- Born: 1931 Peshawar, Pakistan
- Origin: Khyber Pakhtunkhwa
- Died: 23 May 1980 (aged 48–49) Peshawar
- Occupations: Instrumentalist, Folk singer
- Instruments: Sarinda (Bowed string instrument) Related to Sarangi
- Years active: 19xx – 1980
- Awards: Pride of Performance Award by the President of Pakistan in 1978

= Munir Sarhadi =

Pakistani musician

Munir Sarhadi (1931 – 23 May 1980) was a Pashtun-Pakistani instrumentalist, sarinda player and folk singer. As a musician, he represented Pakistan in several countries. In 1978, Munir was the recipient of the Pride of Performance, the highest civil award conferred by the Government of Pakistan.

==Early life and career==
Munir Sarhadi was born in 1931 at Peshawar, Khyber Pakhtunkhwa. He was primarily playing the sarinda despite his parents wishing him to play a non-bowed string instrument. His father refused to teach him the traditional musical instrument in an effort to persuade him to play the string instrument besides sarinda. Munir was persistent in his pursuit of sarinda and later became quite good in playing it. He used to perform at many music festivals and music concerts. He was in great demand due to his skills all over Pakistan.
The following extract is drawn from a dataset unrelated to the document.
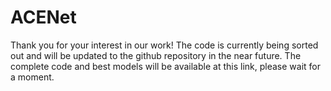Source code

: # ACENet
Thank you for your interest in our work! The code is currently being sorted out and will be updated to the github repository in the near future. The complete code and best models will be available at this link, please wait for a moment.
==Awards and recognition==
- Pride of Performance Award by the Government of Pakistan in 1978.

==Death==
Munir Sarhadi was passionate about sarinda musical instrument. He didn't earn much from his profession. His only source of income was his job at a broadcast network Radio Pakistan. The salary which was being offered to him, was inadequate to fulfil his medication requirements, and on 23 May 1980, he died in poverty at Peshawar, but died in a dignified manner.